* What the task asks
Copy out the lines under each of the following items word for word, leaving out the pictures.
◇ ◇ ◇ ◇ ◇ ◇ ◇
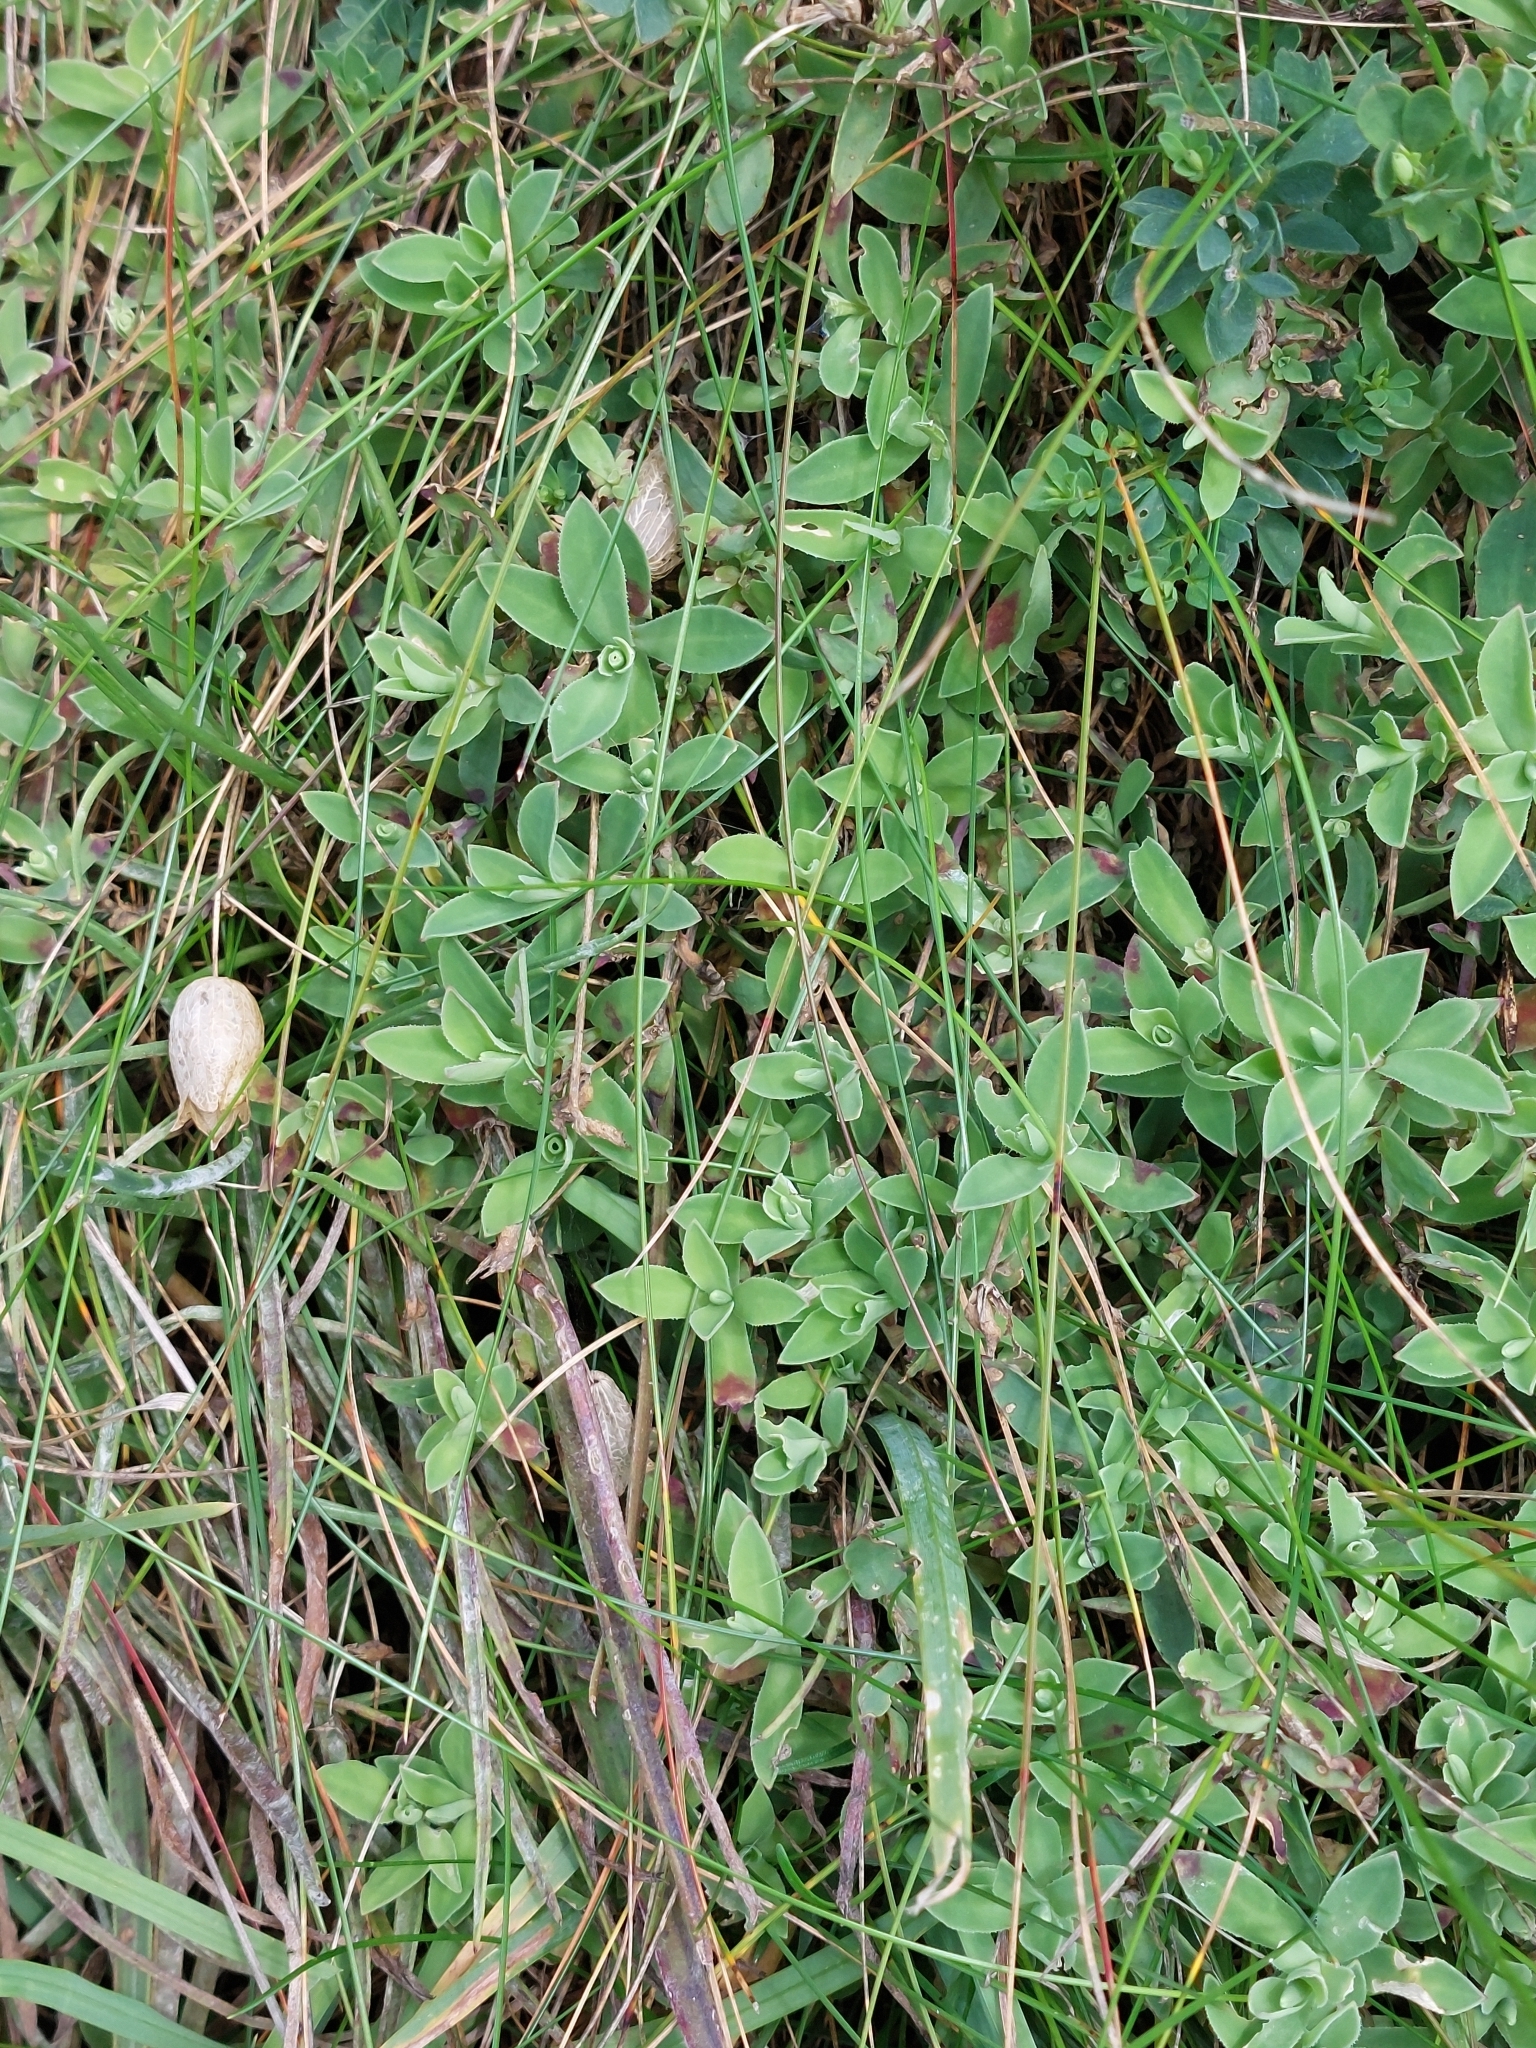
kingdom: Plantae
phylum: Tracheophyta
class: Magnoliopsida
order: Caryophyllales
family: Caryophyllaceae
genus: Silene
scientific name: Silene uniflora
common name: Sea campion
◇ ◇ ◇ ◇ ◇ ◇ ◇
* Exercise output
kingdom: Plantae
phylum: Tracheophyta
class: Magnoliopsida
order: Caryophyllales
family: Caryophyllaceae
genus: Silene
scientific name: Silene uniflora
common name: Sea campion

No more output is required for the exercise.